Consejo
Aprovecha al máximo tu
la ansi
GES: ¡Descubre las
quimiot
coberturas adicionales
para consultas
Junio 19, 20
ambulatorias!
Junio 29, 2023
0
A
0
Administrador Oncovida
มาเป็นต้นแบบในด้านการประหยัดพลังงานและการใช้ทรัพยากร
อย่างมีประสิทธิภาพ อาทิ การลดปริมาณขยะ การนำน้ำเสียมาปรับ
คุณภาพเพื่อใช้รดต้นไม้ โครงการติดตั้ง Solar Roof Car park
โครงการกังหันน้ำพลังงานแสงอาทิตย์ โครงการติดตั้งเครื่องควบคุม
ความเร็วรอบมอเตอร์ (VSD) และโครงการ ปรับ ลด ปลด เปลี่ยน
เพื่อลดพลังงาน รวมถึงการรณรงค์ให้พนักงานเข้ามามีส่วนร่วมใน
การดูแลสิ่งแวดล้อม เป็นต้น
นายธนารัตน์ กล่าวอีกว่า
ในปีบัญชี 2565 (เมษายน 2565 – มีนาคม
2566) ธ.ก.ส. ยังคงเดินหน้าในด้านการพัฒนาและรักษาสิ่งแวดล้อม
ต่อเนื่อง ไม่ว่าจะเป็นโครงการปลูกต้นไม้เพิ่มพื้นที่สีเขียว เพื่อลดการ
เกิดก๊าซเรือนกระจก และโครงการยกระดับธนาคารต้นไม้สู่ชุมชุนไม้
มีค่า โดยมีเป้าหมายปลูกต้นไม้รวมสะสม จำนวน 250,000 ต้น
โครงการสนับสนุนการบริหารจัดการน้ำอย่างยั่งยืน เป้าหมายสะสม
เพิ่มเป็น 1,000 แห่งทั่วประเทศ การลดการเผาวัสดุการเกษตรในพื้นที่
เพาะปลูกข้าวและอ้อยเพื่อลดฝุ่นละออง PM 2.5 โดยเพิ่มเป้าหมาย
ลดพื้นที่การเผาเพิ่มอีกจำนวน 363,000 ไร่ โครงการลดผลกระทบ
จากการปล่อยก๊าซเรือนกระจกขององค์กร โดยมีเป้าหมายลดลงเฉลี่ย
####################
Copy out whichever lines of the listing contain the word "งแวดล".

การดูแลสิ่งแวดล้อม เป็นต้น
2566) ธ.ก.ส. ยังคงเดินหน้าในด้านการพัฒนาและรักษาสิ่งแวดล้อม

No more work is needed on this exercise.